◆ **GIVEN RECORDS**
____

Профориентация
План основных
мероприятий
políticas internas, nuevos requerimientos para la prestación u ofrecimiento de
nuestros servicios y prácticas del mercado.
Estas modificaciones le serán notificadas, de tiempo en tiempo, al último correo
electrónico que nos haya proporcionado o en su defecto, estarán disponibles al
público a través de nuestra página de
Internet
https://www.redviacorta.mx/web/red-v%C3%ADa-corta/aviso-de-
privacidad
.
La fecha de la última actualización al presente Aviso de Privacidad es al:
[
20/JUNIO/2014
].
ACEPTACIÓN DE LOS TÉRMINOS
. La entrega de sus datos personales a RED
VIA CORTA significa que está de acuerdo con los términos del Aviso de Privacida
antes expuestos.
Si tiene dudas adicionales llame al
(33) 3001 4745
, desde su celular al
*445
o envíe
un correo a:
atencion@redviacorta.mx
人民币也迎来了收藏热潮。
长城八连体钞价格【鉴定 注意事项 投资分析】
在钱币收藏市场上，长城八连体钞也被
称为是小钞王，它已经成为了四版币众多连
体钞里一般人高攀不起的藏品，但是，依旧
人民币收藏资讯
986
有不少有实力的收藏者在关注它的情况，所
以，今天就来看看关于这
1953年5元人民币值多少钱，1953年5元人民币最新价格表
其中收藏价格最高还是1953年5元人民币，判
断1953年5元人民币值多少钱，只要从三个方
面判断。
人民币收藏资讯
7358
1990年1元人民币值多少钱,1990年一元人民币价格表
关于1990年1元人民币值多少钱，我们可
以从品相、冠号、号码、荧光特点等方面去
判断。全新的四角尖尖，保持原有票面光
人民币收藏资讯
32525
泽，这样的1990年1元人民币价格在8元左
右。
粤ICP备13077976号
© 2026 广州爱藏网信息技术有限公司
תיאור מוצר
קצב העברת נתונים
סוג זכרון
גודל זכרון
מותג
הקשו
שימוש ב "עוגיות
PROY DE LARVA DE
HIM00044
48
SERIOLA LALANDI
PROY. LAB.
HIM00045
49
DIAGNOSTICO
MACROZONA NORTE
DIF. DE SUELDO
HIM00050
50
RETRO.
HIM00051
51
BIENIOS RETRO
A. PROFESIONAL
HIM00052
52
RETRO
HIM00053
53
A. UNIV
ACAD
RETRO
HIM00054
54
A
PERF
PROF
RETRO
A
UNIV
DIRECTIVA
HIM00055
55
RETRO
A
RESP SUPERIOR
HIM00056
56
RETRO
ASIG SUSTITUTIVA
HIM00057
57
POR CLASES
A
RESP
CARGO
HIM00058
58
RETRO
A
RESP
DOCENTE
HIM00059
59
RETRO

____

◆ **PROBLEM TO SOLVE**
Return each line of the material in which the string "correo" can be found.

◆ **TASK SOLUTION**
Estas modificaciones le serán notificadas, de tiempo en tiempo, al último correo
un correo a:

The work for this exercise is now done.